Source document:

◇ ◇ ◇ ◇

John Goreham's picture

Tesla owners want autonomous driving in their Model S

The majority of actual owners of Model S cars say that they would pay $5,000 for autonomous driving features.

We recently conducted an informal poll of actual Tesla Model S owners and asked them if they would be interested in a package that offered the latest autonomous driving technology. This is a bit of a touchy subject with Tesla owners and enthusiasts. Tesla is currently a little behind the curve in this technology. Nobody is trying to say that Tesla isn’t going to leap ahead in the coming years. It seems likely. However, as of today, Tesla does not offer forward collision assistance, lane keeping, and back-up automated braking as its peers in the luxury sedan market all do.

Both BMW and Cadillac have autonomous driving systems that go much further and can drive a car in traffic (links below). We wondered how actual Tesla owners felt so we did a poll within an on-line club for Tesla owners we are fortunate to be able to participate in. The answer was clear, Tesla Model S owners overwhelmingly they said they want this type of technology, but there is also an undercurrent of reservation.

Our exact poll question was “If an autonomous driving package for the MS was offered that would work well, and could safely operate the MS in traffic on highways and also on highways not in traffic (not congested), as well as take full control of the car in situations where an accident was about to occur, would you have bought it, or would you buy it - Cost $5,000. The poll is running about two to one in favor of “Yes” with much of the commentary saying “heck yah!” The other comments are important though.

Jason G. started things off. He said that he is a definite yes, but only if there is an over-ride that puts the driver back in control. I’m with Jason on this. It seems only logical and prudent that a driver be able to immediately retake control and we are confident that as autonomous driving begins to creep slowly into our car culture that will be the case. Chris B. seemed to sum up the folks in favor of autonomous driving due to the hassles many face in big cities, particularly California. He writes “I have been driving in soul-sucking gridlock LA traffic for well over thirty+ years now. Every year it gets worse as the So. California population grows larger and larger by the day. It would be a God-send to have an auto-pilot for freeway commuting (especially for bad traffic).” Both of these owner-commenters captured the spirit of the question.

◇ ◇ ◇ ◇

Supplied material:
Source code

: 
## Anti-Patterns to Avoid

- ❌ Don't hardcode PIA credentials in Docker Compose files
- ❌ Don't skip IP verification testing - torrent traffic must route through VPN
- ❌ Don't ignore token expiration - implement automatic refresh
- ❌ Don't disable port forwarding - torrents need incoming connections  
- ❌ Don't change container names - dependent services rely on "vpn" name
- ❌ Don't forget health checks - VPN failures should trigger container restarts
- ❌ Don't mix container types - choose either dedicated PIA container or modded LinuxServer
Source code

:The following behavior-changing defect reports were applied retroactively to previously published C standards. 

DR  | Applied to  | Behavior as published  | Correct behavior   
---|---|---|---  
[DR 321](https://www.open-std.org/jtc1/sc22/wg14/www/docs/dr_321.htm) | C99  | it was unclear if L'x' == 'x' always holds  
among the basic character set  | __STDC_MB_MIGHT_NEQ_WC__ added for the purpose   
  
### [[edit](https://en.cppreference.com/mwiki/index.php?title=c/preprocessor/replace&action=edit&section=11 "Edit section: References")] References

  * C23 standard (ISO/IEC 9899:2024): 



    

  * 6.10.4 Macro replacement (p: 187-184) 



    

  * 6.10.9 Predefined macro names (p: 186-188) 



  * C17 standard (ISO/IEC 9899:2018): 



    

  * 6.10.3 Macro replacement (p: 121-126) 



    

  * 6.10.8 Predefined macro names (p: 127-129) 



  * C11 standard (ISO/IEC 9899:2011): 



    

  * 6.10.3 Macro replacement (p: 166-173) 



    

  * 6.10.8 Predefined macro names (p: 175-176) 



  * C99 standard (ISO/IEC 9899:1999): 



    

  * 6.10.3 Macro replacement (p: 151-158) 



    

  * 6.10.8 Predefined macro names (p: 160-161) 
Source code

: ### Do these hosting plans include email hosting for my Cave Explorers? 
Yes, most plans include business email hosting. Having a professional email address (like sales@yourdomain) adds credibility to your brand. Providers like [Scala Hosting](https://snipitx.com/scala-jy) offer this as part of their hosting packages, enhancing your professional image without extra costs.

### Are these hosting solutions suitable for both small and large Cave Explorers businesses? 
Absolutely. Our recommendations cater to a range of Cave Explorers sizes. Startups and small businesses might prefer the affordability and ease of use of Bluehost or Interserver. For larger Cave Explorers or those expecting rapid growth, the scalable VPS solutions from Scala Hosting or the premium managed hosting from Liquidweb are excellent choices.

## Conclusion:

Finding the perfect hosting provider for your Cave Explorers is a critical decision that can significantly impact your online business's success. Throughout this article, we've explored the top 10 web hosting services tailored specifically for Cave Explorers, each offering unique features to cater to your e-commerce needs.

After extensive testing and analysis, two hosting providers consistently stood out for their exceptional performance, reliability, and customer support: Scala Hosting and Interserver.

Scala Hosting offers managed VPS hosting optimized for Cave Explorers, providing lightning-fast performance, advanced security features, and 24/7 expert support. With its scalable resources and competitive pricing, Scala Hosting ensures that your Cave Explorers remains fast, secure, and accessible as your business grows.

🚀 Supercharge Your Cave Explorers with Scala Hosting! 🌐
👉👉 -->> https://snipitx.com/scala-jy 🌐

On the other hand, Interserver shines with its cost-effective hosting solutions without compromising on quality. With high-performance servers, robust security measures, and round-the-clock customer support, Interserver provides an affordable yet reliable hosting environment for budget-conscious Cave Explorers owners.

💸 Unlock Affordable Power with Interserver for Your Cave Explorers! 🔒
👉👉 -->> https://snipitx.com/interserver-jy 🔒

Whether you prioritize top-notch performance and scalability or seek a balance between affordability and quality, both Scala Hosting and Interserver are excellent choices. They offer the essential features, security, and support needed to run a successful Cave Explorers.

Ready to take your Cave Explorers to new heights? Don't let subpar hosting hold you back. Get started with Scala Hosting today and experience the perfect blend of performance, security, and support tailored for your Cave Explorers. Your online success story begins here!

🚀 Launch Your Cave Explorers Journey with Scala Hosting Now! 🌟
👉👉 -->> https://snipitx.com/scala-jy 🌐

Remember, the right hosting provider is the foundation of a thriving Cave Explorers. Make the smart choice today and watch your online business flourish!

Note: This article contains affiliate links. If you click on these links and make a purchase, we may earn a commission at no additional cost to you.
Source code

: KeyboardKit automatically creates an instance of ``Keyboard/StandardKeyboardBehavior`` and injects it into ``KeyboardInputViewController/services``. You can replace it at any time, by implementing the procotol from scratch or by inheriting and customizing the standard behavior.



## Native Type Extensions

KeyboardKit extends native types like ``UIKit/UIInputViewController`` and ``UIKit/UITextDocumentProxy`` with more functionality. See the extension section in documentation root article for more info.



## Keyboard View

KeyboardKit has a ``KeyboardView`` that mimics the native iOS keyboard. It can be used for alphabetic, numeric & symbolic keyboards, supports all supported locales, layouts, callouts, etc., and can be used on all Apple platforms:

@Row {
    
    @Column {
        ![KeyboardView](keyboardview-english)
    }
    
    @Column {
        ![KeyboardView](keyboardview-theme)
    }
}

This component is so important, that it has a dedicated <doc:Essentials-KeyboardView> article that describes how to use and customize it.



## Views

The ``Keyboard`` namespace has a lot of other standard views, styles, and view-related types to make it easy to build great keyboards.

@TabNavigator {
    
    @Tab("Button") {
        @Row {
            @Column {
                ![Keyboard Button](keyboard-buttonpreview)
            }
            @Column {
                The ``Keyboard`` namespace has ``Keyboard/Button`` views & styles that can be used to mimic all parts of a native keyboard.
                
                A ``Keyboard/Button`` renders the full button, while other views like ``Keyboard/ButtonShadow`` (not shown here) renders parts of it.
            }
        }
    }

◇ ◇ ◇ ◇

What is being asked: Can you echo, word for word, the stretch of the Tesla poll article from "John Goreham's picture" through "market all do."? The items are separate from the Tesla poll article.

Response to this exercise:
John Goreham's picture

Tesla owners want autonomous driving in their Model S

The majority of actual owners of Model S cars say that they would pay $5,000 for autonomous driving features.

We recently conducted an informal poll of actual Tesla Model S owners and asked them if they would be interested in a package that offered the latest autonomous driving technology. This is a bit of a touchy subject with Tesla owners and enthusiasts. Tesla is currently a little behind the curve in this technology. Nobody is trying to say that Tesla isn’t going to leap ahead in the coming years. It seems likely. However, as of today, Tesla does not offer forward collision assistance, lane keeping, and back-up automated braking as its peers in the luxury sedan market all do.